◆ **WHAT IS EXPECTED**
Please print, unchanged, the rows below from the line with "Common stock, shares authorized" through the line with "Is it true that Zaci", including both of those lines.

* * * * *

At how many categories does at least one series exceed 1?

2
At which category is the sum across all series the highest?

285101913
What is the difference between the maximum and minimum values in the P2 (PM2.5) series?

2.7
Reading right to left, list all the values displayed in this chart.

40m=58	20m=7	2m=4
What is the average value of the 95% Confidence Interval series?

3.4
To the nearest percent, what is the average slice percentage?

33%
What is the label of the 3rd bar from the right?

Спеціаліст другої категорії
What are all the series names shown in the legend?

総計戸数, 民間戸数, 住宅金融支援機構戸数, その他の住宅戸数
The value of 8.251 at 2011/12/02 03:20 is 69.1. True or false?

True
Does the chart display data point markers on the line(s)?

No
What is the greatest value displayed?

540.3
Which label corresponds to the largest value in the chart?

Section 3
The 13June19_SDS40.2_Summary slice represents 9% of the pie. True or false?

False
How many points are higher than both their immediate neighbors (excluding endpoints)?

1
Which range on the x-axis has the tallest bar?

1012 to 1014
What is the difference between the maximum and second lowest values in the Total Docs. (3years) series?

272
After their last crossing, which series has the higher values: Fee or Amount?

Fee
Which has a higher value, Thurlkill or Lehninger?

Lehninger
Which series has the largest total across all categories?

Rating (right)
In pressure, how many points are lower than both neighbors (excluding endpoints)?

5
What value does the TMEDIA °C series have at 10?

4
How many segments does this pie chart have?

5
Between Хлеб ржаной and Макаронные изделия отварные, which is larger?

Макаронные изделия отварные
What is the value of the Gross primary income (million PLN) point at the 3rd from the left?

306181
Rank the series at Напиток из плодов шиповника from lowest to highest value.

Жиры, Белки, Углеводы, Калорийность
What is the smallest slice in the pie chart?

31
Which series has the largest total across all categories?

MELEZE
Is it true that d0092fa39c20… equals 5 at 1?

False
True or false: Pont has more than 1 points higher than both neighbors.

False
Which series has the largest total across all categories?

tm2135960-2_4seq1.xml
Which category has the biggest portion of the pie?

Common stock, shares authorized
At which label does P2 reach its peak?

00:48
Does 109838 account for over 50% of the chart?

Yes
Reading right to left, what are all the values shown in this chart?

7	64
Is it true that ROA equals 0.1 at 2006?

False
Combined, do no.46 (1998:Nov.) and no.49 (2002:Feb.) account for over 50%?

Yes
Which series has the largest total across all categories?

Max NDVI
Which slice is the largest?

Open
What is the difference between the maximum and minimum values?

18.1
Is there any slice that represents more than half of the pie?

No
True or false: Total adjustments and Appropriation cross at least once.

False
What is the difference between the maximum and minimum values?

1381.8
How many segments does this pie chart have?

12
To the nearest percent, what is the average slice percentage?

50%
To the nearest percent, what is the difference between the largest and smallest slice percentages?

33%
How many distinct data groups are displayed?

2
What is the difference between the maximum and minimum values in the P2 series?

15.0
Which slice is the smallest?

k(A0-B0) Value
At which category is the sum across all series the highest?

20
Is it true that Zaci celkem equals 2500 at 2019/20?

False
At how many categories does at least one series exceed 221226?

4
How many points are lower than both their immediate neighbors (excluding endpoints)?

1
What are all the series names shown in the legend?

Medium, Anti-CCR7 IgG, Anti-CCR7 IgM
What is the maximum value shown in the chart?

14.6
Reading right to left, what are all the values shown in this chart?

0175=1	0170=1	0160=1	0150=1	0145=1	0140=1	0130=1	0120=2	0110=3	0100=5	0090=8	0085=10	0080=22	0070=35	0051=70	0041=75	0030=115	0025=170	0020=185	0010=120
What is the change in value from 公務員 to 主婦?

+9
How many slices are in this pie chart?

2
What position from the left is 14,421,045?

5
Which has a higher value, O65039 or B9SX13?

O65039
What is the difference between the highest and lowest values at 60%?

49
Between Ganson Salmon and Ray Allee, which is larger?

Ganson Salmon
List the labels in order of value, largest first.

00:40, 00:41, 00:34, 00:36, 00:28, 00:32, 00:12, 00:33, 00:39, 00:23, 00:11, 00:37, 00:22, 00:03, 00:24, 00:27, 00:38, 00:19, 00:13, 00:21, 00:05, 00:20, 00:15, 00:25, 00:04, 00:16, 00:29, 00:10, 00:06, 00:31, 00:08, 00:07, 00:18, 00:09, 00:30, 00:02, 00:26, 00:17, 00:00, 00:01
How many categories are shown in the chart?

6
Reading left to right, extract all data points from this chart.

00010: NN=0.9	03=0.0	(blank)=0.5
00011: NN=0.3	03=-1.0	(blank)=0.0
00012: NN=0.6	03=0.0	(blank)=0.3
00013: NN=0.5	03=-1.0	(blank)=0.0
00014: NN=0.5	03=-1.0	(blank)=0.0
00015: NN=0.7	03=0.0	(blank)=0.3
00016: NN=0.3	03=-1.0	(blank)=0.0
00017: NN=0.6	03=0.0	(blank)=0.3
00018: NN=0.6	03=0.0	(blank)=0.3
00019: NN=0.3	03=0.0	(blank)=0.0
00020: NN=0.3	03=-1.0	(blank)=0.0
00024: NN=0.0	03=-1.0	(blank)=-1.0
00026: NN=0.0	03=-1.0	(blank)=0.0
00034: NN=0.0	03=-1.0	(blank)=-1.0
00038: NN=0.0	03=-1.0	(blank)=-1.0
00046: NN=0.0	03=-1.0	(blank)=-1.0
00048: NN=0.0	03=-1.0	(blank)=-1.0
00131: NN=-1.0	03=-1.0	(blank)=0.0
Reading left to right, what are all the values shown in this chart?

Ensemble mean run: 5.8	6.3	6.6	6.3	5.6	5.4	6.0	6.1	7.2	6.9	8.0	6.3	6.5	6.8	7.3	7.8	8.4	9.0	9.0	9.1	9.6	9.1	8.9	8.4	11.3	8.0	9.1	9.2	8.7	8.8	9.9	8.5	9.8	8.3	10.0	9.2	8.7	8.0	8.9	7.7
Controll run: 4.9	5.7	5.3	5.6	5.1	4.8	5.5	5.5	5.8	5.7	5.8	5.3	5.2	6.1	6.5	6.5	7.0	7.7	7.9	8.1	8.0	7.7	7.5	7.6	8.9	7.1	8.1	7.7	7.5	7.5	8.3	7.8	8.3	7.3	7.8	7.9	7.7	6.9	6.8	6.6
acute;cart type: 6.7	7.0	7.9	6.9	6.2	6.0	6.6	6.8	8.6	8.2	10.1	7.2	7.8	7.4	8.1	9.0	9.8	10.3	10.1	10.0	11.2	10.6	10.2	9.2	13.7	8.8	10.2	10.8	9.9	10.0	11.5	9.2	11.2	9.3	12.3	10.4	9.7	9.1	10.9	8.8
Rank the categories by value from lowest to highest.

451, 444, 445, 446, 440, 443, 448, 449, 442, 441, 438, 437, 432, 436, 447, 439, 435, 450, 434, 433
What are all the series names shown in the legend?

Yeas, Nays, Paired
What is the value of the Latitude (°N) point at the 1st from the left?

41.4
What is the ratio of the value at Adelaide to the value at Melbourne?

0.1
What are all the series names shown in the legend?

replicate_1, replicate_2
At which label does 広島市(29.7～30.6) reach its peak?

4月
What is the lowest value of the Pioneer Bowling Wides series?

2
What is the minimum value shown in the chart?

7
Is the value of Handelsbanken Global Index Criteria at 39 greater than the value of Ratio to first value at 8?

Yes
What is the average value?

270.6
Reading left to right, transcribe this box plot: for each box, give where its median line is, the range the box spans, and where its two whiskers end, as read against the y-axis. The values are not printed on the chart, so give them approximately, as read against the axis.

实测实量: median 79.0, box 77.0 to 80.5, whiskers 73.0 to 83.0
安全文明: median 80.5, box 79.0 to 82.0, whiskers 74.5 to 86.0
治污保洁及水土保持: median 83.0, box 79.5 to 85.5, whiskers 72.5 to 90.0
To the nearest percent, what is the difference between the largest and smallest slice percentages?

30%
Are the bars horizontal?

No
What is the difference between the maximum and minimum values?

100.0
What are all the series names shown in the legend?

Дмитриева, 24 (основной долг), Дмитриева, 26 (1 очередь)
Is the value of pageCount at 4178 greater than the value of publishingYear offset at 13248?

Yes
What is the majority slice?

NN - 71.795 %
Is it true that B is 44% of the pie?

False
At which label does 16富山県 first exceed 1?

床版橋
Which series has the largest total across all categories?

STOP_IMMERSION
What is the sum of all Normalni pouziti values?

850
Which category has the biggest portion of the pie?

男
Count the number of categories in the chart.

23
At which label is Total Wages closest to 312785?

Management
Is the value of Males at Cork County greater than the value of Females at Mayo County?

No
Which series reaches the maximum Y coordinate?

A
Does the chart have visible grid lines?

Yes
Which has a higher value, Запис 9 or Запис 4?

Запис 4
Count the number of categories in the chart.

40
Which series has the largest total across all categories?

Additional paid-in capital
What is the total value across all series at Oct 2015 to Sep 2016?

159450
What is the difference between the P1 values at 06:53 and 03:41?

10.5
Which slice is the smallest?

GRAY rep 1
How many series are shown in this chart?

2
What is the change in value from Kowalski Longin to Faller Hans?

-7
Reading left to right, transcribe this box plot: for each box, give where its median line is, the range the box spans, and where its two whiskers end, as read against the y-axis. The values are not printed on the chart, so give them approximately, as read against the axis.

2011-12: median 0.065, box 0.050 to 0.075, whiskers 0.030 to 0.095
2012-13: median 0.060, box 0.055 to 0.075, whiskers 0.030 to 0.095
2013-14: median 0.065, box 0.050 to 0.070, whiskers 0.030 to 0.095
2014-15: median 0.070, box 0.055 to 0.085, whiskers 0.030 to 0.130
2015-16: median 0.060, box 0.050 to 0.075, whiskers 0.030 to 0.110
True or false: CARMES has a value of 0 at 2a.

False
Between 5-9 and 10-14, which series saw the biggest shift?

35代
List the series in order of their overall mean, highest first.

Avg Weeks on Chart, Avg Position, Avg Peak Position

* * * * *

◆ **RESPONSE TO THIS TASK**
Common stock, shares authorized
At which label does P2 reach its peak?

00:48
Does 109838 account for over 50% of the chart?

Yes
Reading right to left, what are all the values shown in this chart?

7	64
Is it true that ROA equals 0.1 at 2006?

False
Combined, do no.46 (1998:Nov.) and no.49 (2002:Feb.) account for over 50%?

Yes
Which series has the largest total across all categories?

Max NDVI
Which slice is the largest?

Open
What is the difference between the maximum and minimum values?

18.1
Is there any slice that represents more than half of the pie?

No
True or false: Total adjustments and Appropriation cross at least once.

False
What is the difference between the maximum and minimum values?

1381.8
How many segments does this pie chart have?

12
To the nearest percent, what is the average slice percentage?

50%
To the nearest percent, what is the difference between the largest and smallest slice percentages?

33%
How many distinct data groups are displayed?

2
What is the difference between the maximum and minimum values in the P2 series?

15.0
Which slice is the smallest?

k(A0-B0) Value
At which category is the sum across all series the highest?

20
Is it true that Zaci celkem equals 2500 at 2019/20?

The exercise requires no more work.